Отзыв о Кузмине Головина характерен: так воспринимали Кузмина его первые ценители, люди круга «Мира искусства». Они видели в нем только то, что было в них самих. Они считали его стилизатором, эстетом и «романтиком», в самом неопределенном и несколько пошловатом смысле этого термина. В таком толковании его творчества есть немало ложного, поверхностного и даже обывательского. Поэтическое мышление Кузмина непрерывно росло, развивалось и изменялось. Он был сложнее и значительнее, чем казалось его современникам, даже близким ему людям «Мира искусства».
Кузмин вышел из их среды и сквозь всю жизнь пронес некоторые взгляды и убеждения, восходящие именно к «Миру искусства», – представление об искусстве как об истинной и бессмертной реальности, более достоверной, чем окружающая действительность, которая нередко оказывается мнимой, обманчивой и кажущейся; непоколебимое равнодушие к социальной проблематике, всегда игравшей такую важную роль в русском искусстве и культуре; наконец, некоторые капризы вкуса, любовь к Бердслею, Уайльду, Д’Аннунцио и ко всей духовной атмосфере модерна.

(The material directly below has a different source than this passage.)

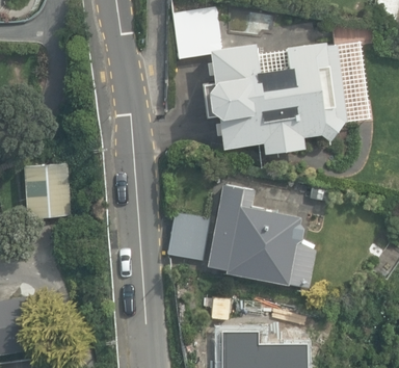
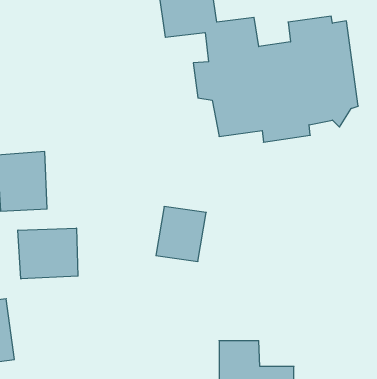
building: [207,183,316,288] -> none
building: none -> [18,228,78,279]

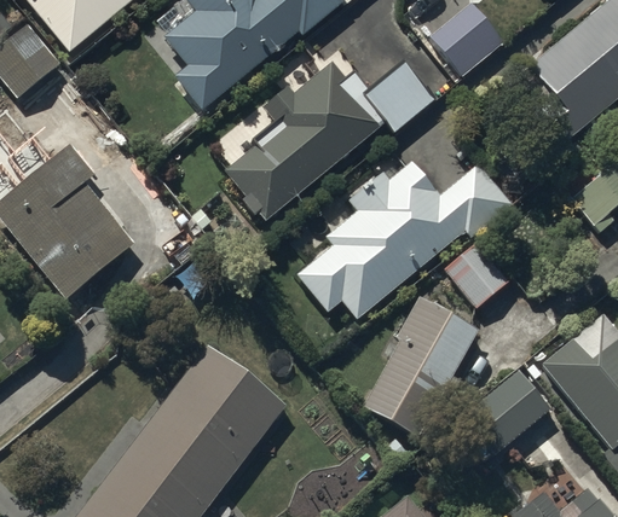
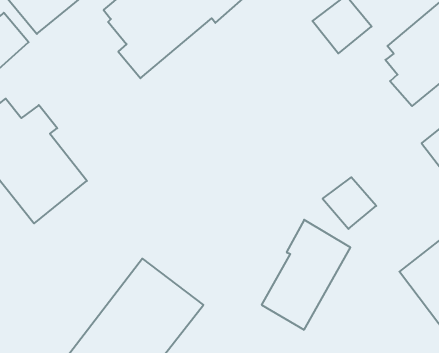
building: [224,60,433,221] -> none
building: [296,162,510,318] -> none
building: [461,371,550,455] -> none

Я думаю, что здесь же следует искать источник слабых и уязвимых сторон творчества Кузмина, проявившихся главным образом в его прозе, особенно в больших романах, вроде «Нежного Иосифа», «Плавающих-путешествующих» и «Тихого стража», с их нелепой, порою даже безвкусной сентиментальностью и странным мистицизмом, окрашенным какой-то грязноватой эротикой и переходящим иногда в непереносимую пошлость – которая, должно быть, коренилась глубоко в самой эпохе, потому что от нее не был свободен ни одни из больших художников модерна. Сам Михаил Алексеевич не мог этого видеть: он принадлежал своей эпохе и считал, что «Тихий страж» – одна из его лучших книг.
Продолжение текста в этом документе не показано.